Ortsumgehung Klingenmünster im Rat: Umweltschützer kämpfen für ein wertvolles Stück Heimat

Am 07. Dezember haben die Umweltverbände BUND, NABU, GNOR und Naturfreunde einen Fleyer flächendeckend in sämtliche Haushalte von Klingenmünster verteilt. Die Aktion erfolgte im Vorfeld der am 09. Dezember im Gemeinderat Klingenmünster erfolgten Abstimmung über den raumordnerischen Entscheid zur Verlängerung der B 48 in Richtung Norden.

In der öffentlichen Darstellung dieser Straßenbaumaßnahme bleibt unbemerkt, dass hier die Absicht besteht, eine ortsdurchgangsfreie  Verbindung zwischen der A 4 im Elsass und der A 65 Landau-Süd durchzusetzen.
Dies steht in Zusammenhang mit dem seit Jahrzehnten verfolgten Ziel, zwischen der Grenze bei Weißenburg und der Autobahn bei Landau eine schnelle Verbindung herzustellen.
Da dies über die B 38 wegen fehlender Einstufung im Bundesverkehrswegeplan zur Zeit nicht erreichbar ist,  weicht man mit unerbittlicher Konsequenz auf die B 48 aus.

Damit aber würden erhebliche Transitverkehrsströme in die sensible und einmalige Landschaft des dortigen Haardtrandes gelenkt werden  -  mit entsprechenden Folgen für die Lebensqualität der dort lebenden und arbeitenden Menschen und deren von Weinbau und Tourismus geprägten Erwerbstätigkeit.
Akzeptanz für dieses Zerstörungswerk versucht man bei der Bevölkerung zu erlangen durch das fragwürdige Versprechen einer innerörtlichen Entlastung, die sicher so nicht eintreten wird.

Was aber mit Sicherheit auf der Strecke bleiben wird, sind Landschaftsschutzgebiete, empfindliche Landschaftsbestandteile, naturschützerische Raritäten und eine idyllische Topographie, die einstens von August Becker, dem großen Sohn Klingenmünsters, in seinen Romanen verherrlicht worden sind.

Die genannten Verbände werden sämtliche juristischen Möglichkeiten ausschöpfen, um diese drohende Entwicklung zu stoppen.

Quelle: BUND Rheinland-Pfalz


Textauszüge aus unserem Fleyer:

Diese Straße wird keine Entlastung für Klingenmünster, sondern ein Teilstück des europäischen Fernverkehrs!

 

Zitat der Struktur- und Genehmigungsdirektion aus dem Raumordnungsentscheid vom 14.10.05 Seite 6:

„Die B48 ist sowohl im Landesentwicklungsprogramm (LEP) III von 1995 als auch im Regionalen Raumordnungsplan (ROP) Rheinpfalz von 2004 als überregionale Verkehrsverbindung dargestellt.“

Alternative:

 

Wir vom BUND setzen uns für das Wohl der Menschen und den Erhalt der Natur als Lebensgrundlage des Menschen ein.
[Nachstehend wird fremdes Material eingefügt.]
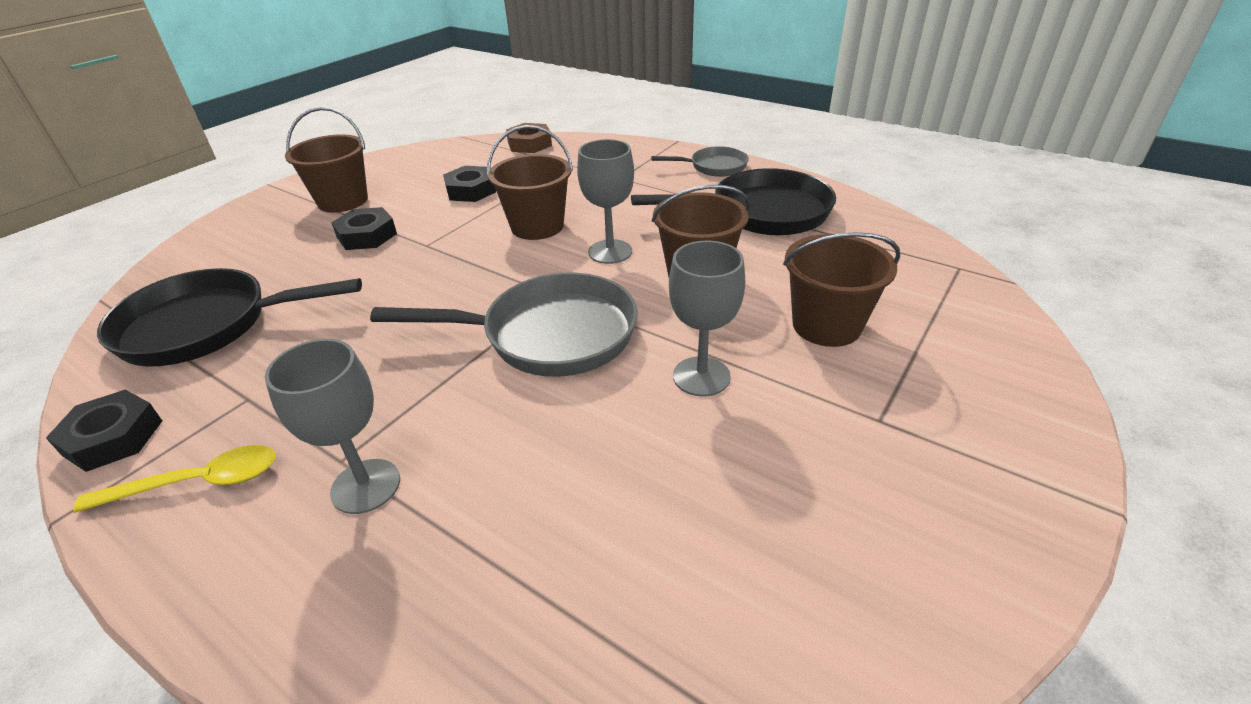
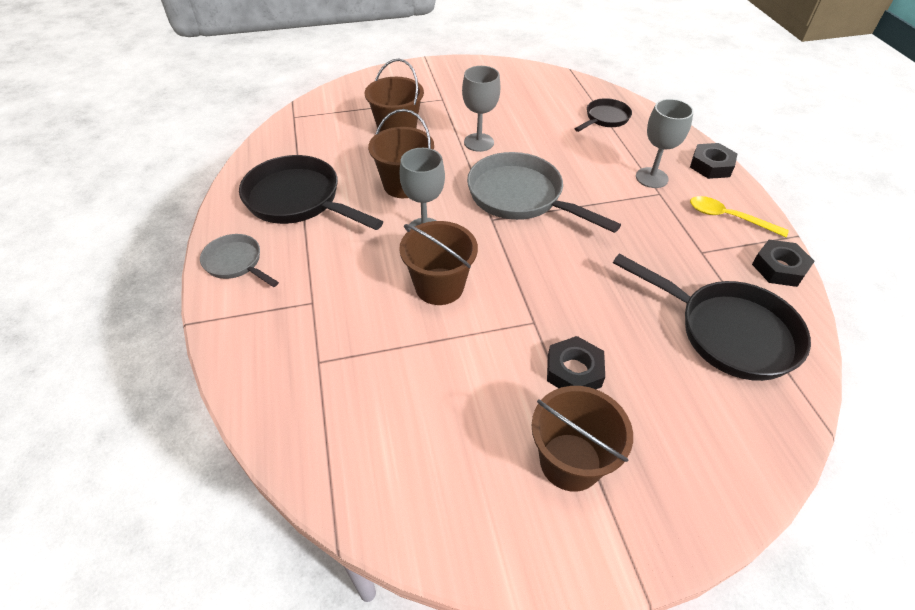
camera: 140 degrees left, 10 degrees up
black nut [443,166,496,202] -> black nut moved to [690,143,737,179]
brown nut [506,123,552,153] -> none
none -> black pan [575,98,632,132]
Wir fordern für Klingenmünster eine sinnvolle, engräumige Ortsrandstraße welche den Verkehr, vor allem den LKW-Verkehr aus dem Ort holt. Zusammen mit verkehrsberuhigenden Maßnahmen Innerhorts würde eine wirkliche Entlastung eintreten. Für den Transitverkehr ist diese Lösung dann unattraktiv.

 

Es wird euch erzählt,

 

-         dass diese Straße den Verkehr im Ort verringert.

-         dass diese Straße die Lärmbelastung  im Ort mindert.

-         dass diese Straße den Tourismus anzieht.

 

Es wird euch erzählt,

 

-         dass die Verkehrssituation besser wird.

-         dass die Lebensqualität steigt.

 

-         dass diese Straße deshalb für euch Klingenmünsterer gebaut wird.

-         dass die Straße bald gebaut wird.

 

 

Nur muss man sich fragen wie viel davon stimmt…

Fakt ist:

 

-         die Entlastung mit dieser Straßenführung wird gering sein, da sie weder den Ziel- und Quellverkehr noch die Ost-West-Verbindung berücksichtigt.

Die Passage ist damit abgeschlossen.